--- Document section Enclosed Below ---
If you’ve ever watched one of those BBC television shows featuring spectacular video of animals around the world then you’re already familiar with David Attenborough, or at least with his voice. David is also the younger brother of the late Richard Attenborough who was an actor who starred in Jurassic Park and also an Oscar winning director for his 1982 film Ghandi. Today the BBC released an interview with David Attenborough in which he embraced the idea that the way forward was an economic system not based on profit.
Asked what he thought the future would look like, Attenborough said it wasn’t going to be “paradise,” at least not immediately. Seated before a row of books and CDs, Attenborough said, “I think that the standard of living of the western cultures, civilized countries is going to have to take pause.” He continued, “I think we are going to have to live more economically than we do. And we can do that. I believe that we will do that more happily not less happily.
“The excesses that the capitalist system has brought us have got to be curbed somehow. That doesn’t mean to say that capitalism is dead. I’m not an economist. I don’t know. But I believe that the nations of the world–ordinary people worldwide are beginning to realize that greed does not actually lead to joy.”
--- End of Enclosed Document section ---
--- Given records Enclosed Below ---
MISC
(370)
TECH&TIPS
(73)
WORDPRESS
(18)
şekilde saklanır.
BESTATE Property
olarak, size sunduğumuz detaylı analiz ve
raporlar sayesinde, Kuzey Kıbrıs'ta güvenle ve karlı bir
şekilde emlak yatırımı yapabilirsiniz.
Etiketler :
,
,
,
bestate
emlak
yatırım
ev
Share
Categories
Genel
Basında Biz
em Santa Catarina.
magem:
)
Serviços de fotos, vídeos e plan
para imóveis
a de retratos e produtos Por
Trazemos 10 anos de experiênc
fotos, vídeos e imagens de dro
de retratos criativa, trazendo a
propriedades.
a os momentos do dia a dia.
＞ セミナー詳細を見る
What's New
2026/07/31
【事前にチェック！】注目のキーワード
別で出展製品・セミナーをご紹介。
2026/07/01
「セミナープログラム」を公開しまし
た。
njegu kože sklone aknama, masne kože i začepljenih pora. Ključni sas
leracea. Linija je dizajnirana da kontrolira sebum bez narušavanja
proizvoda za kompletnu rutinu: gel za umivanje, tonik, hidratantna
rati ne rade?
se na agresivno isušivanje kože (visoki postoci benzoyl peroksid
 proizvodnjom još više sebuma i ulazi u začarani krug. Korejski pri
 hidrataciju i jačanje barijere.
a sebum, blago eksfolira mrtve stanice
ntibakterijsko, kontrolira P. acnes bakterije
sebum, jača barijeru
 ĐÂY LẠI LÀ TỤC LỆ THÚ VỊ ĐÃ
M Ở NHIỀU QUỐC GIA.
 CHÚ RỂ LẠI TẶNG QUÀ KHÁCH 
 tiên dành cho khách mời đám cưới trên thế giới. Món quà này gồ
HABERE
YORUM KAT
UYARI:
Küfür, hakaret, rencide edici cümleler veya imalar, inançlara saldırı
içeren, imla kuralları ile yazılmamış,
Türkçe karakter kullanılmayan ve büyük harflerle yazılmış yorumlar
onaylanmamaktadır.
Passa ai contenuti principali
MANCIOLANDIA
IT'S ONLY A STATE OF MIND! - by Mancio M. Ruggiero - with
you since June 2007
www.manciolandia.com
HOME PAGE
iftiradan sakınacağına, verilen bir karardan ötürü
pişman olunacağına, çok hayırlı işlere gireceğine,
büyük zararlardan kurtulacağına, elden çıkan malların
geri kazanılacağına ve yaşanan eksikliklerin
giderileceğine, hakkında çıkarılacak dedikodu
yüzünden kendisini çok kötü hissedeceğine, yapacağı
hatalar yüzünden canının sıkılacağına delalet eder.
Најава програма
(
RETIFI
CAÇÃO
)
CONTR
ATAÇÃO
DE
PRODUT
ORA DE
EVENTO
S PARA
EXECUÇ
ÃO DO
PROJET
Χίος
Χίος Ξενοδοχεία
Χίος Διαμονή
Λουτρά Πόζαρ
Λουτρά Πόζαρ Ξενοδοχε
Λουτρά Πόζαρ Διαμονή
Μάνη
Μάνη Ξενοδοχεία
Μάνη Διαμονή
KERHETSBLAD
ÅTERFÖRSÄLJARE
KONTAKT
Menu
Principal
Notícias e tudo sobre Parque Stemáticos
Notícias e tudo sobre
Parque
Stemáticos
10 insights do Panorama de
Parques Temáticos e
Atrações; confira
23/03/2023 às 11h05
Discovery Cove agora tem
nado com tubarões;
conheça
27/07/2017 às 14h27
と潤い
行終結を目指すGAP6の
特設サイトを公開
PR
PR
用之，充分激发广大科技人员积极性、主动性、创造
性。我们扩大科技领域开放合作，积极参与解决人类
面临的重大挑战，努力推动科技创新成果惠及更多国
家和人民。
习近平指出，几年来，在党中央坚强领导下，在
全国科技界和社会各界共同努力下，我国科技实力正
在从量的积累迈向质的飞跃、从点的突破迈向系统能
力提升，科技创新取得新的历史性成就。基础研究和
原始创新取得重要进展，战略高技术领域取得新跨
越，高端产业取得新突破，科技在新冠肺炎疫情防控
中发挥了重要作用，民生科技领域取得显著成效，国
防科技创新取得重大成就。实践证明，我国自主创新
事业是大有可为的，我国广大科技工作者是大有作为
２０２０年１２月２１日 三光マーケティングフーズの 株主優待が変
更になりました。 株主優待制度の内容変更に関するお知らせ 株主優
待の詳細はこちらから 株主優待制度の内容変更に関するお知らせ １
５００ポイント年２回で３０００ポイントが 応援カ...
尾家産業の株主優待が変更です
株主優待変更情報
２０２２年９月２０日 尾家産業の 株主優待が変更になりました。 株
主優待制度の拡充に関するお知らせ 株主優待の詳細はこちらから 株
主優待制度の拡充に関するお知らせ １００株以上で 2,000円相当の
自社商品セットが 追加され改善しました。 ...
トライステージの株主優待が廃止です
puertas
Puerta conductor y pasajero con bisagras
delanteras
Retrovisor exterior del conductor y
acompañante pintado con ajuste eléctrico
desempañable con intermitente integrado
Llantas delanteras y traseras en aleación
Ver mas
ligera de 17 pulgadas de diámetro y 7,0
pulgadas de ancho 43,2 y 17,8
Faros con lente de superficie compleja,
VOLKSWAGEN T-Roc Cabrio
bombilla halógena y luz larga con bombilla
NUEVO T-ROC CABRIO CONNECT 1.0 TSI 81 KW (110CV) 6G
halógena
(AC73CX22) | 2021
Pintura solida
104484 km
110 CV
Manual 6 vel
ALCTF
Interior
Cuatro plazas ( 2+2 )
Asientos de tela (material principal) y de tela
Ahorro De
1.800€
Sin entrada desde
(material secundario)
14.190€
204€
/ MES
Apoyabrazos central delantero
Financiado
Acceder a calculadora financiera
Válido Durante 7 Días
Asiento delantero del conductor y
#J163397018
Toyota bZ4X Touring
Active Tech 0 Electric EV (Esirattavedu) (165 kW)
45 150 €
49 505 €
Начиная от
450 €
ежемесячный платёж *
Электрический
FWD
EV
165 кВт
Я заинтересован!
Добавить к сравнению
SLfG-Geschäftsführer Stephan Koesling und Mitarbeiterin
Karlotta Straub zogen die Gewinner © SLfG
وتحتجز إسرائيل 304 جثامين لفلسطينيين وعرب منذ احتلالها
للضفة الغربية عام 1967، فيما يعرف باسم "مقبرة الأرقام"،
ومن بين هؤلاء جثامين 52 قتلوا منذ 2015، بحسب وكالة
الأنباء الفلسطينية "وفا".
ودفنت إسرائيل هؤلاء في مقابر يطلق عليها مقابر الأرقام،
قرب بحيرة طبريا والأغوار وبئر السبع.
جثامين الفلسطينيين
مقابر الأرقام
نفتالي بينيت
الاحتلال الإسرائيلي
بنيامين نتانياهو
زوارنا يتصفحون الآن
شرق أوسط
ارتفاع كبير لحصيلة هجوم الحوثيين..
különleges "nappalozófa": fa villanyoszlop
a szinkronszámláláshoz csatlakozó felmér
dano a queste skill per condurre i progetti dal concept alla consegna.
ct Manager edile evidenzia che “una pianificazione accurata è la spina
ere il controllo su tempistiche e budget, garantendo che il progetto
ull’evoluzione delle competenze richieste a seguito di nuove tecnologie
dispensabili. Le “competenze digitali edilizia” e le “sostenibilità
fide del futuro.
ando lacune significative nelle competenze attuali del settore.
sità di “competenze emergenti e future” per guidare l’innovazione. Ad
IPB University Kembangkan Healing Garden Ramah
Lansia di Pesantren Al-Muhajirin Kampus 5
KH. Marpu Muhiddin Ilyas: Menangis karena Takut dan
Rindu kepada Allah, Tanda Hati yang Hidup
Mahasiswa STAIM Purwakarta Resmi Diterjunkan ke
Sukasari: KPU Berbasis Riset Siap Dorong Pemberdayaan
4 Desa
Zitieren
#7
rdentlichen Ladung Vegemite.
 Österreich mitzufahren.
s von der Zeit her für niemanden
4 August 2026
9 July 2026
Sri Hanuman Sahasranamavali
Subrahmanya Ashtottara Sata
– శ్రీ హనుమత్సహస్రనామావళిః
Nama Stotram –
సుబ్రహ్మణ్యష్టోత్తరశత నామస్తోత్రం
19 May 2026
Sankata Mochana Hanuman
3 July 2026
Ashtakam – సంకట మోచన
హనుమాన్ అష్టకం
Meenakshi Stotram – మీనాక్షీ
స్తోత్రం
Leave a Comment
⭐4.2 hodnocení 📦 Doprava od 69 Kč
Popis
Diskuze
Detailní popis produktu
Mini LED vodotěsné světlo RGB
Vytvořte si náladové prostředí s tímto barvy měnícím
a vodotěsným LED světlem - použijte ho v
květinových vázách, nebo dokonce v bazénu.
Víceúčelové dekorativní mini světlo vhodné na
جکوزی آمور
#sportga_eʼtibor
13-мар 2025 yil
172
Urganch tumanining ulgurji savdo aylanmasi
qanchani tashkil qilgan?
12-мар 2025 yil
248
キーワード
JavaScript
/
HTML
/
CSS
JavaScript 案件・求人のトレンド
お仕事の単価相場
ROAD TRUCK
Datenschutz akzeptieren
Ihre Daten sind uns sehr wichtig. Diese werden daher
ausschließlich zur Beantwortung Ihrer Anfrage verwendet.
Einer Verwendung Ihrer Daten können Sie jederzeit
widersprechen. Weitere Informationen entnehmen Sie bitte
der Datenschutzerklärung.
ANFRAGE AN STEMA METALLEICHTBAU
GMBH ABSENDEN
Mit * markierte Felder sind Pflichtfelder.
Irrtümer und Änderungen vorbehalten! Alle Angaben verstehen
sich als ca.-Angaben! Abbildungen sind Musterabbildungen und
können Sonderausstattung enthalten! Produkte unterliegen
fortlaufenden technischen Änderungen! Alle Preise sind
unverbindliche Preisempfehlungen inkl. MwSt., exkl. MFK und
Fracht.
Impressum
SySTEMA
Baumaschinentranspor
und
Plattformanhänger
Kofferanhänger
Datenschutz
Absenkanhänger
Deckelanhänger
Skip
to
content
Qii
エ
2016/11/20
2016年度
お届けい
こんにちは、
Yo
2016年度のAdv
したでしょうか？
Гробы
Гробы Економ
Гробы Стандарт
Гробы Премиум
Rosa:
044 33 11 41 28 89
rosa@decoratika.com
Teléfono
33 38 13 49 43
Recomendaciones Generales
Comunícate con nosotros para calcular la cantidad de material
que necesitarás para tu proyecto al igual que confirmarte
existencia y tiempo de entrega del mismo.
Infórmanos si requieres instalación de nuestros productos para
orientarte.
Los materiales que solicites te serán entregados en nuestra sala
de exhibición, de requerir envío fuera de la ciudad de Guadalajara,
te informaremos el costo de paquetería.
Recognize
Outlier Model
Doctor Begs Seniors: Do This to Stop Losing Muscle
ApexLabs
--- End of Enclosed Given records ---
**Work order**
Extend the article on David Attenborough's BBC interview about capitalism, picking up right after its final sentence.

**Written reply**
Asked to say more about the economic system he added, “Our economic system has been based on the profit principle, that you have to come out at the end of the year having made a profit. And the bigger profit you can make the better it is. In the short term that works but then it ends with disaster. So you have to at last have the wisdom to realize that you can live sustainably. That it is possible that your economics could work on a rather different system from the one which is based on profit.”
He went on to say that he agreed there was no turning the clock back but suggested, “That means that those that have a great deal perhaps will have a little less and those that have very little can have a little more.”
This last statement seems to be tiptoeing close to an endorsement of Marx’s communist motto: From each according to his ability, to each according to his need.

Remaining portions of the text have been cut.